When I started out researching news mapping, I didn’t think much of it. If you live in Old West Lawrence, for instance, and there is a spate of robberies in the neighborhood, this is newsworthy to you and perhaps even the citizens in other parts of the city. I assume this is the thought process of chicagocrime.org. Aside from a morbid curiosity or researching a neighborhood before moving, why is this necessary?

Isn’t the location of the crimes going to be reported in the news story? Aren’t you going to be aware that this is happening around you because you saw it on the news? I can’t remember the last time that I saw a story on the local news that didn’t highlight the area where the crime occurred. I know, this assumes people watch the news.
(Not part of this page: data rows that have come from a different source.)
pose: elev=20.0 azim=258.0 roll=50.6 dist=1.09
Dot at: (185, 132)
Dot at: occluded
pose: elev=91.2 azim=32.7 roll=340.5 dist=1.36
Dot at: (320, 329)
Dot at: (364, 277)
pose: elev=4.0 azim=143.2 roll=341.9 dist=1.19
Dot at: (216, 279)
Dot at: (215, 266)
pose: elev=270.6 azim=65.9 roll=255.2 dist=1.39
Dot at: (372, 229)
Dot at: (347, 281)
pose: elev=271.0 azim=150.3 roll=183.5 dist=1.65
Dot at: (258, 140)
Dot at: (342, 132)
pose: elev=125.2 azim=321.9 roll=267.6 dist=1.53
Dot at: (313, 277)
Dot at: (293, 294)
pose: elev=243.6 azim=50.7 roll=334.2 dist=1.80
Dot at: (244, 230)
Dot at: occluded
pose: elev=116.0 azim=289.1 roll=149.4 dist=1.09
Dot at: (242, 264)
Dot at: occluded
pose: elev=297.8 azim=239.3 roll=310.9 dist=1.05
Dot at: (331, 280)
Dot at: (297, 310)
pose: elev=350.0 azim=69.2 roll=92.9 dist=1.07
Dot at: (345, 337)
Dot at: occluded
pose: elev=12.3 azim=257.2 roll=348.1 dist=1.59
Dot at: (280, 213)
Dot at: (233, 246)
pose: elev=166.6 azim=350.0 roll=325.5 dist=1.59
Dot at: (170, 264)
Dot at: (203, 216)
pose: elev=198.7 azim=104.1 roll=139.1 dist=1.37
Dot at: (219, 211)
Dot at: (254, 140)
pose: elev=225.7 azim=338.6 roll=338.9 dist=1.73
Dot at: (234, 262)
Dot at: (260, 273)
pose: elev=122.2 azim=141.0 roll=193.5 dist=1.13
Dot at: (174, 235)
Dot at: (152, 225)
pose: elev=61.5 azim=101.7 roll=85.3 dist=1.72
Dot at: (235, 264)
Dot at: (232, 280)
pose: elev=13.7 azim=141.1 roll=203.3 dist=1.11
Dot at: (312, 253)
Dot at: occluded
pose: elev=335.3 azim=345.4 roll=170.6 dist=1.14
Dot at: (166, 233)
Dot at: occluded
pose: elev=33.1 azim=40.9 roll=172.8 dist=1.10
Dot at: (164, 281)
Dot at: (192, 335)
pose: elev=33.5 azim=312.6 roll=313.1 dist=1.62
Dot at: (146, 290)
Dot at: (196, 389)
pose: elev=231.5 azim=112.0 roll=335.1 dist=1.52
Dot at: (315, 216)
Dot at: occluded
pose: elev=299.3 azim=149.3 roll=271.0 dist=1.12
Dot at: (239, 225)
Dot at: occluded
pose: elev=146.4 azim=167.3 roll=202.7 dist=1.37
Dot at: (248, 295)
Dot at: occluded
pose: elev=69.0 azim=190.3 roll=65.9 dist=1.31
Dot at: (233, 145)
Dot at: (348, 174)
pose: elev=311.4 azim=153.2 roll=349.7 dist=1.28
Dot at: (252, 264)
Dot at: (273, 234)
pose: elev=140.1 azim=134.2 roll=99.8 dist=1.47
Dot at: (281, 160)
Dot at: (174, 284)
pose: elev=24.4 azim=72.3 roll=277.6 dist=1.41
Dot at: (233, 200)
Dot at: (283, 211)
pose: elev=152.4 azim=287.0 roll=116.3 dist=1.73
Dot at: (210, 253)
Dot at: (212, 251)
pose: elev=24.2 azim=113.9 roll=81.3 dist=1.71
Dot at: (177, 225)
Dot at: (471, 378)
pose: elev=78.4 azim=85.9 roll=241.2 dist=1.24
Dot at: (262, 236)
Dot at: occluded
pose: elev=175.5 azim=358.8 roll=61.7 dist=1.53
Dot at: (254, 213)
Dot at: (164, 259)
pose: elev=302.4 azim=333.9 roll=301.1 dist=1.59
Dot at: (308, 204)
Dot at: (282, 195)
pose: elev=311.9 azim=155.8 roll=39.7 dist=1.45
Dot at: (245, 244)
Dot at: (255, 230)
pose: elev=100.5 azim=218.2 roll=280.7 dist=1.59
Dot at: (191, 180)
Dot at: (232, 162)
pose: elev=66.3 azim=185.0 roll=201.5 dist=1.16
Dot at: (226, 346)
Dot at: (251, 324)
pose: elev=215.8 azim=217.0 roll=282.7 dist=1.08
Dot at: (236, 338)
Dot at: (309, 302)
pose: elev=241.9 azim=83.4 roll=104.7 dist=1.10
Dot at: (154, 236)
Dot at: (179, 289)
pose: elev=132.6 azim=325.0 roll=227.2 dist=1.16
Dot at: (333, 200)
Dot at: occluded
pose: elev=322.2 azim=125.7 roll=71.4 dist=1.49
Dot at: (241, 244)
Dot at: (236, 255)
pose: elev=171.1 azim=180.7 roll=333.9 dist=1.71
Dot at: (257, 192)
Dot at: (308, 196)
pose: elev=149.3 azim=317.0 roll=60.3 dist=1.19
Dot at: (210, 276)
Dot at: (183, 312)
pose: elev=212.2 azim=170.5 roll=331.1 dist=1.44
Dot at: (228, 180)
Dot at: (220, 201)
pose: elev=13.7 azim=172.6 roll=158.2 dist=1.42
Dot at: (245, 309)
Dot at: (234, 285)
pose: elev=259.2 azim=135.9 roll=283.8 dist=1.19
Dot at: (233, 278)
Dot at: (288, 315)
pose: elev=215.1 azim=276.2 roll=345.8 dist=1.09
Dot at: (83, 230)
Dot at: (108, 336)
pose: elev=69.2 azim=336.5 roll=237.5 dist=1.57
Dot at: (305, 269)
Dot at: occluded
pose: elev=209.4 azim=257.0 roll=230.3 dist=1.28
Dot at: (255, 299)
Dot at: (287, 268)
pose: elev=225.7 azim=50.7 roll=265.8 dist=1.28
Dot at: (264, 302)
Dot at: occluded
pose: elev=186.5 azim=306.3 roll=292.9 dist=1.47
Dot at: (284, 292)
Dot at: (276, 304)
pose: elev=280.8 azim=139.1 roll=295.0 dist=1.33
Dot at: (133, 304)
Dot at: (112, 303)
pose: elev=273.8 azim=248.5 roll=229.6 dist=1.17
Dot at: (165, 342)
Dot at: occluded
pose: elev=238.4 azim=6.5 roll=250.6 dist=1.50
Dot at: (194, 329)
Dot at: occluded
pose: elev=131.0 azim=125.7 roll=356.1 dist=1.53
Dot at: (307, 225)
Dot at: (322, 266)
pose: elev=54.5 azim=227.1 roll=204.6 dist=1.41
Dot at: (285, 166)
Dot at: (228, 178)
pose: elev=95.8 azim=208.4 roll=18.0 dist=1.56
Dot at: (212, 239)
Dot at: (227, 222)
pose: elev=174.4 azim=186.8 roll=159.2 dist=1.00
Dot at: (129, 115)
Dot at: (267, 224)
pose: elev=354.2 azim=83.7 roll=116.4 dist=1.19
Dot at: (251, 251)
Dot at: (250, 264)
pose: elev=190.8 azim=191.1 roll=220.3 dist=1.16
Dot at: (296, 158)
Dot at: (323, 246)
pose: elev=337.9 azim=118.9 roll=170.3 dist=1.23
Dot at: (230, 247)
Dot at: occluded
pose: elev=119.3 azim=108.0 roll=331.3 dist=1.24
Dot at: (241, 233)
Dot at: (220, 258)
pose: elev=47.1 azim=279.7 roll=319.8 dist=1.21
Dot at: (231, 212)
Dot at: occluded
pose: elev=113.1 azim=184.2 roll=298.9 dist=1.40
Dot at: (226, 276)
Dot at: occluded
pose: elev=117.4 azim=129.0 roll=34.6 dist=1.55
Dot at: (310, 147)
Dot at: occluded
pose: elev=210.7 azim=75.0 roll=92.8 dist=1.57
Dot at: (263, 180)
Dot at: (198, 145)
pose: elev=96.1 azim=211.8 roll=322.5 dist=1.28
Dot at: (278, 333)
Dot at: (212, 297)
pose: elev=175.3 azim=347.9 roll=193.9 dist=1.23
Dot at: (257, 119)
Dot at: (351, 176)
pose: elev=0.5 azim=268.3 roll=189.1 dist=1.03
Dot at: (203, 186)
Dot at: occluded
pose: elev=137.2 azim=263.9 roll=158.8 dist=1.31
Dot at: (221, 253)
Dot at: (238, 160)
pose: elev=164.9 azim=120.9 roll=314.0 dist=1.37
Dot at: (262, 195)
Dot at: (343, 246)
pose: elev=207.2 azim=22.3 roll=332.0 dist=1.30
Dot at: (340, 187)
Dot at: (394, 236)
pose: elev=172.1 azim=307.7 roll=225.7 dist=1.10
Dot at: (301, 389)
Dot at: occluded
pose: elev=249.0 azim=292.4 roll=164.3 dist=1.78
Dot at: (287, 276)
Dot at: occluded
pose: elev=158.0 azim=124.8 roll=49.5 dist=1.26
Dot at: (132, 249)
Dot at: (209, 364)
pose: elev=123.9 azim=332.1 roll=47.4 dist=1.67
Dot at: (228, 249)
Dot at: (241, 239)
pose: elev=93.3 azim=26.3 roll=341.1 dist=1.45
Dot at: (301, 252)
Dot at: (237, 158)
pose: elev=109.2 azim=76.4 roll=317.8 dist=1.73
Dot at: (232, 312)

But aren’t the same eyeballs looking at chicagocrime.org going to look at local news?

What good comes from having a map that shows the location of local crimes? I really don’t see the point for the person on the street. It seems to be yet another reason for people to shutter themselves into their homes at night, leaving the streets to the criminals. It is yet another tool in the arsenal of the fear mongers. To me, and lots of other people, this is exactly the wrong thing to do if we want to make our neighborhoods safer.

Should we all don the red beret, using a news map as our attack plan?

Bear in mind, this is just one element of news mapping. But this is the one that is winning awards. Am I obtuse? I just don’t get the fascination. Tell me how I am wrong, because I really do want to understand this.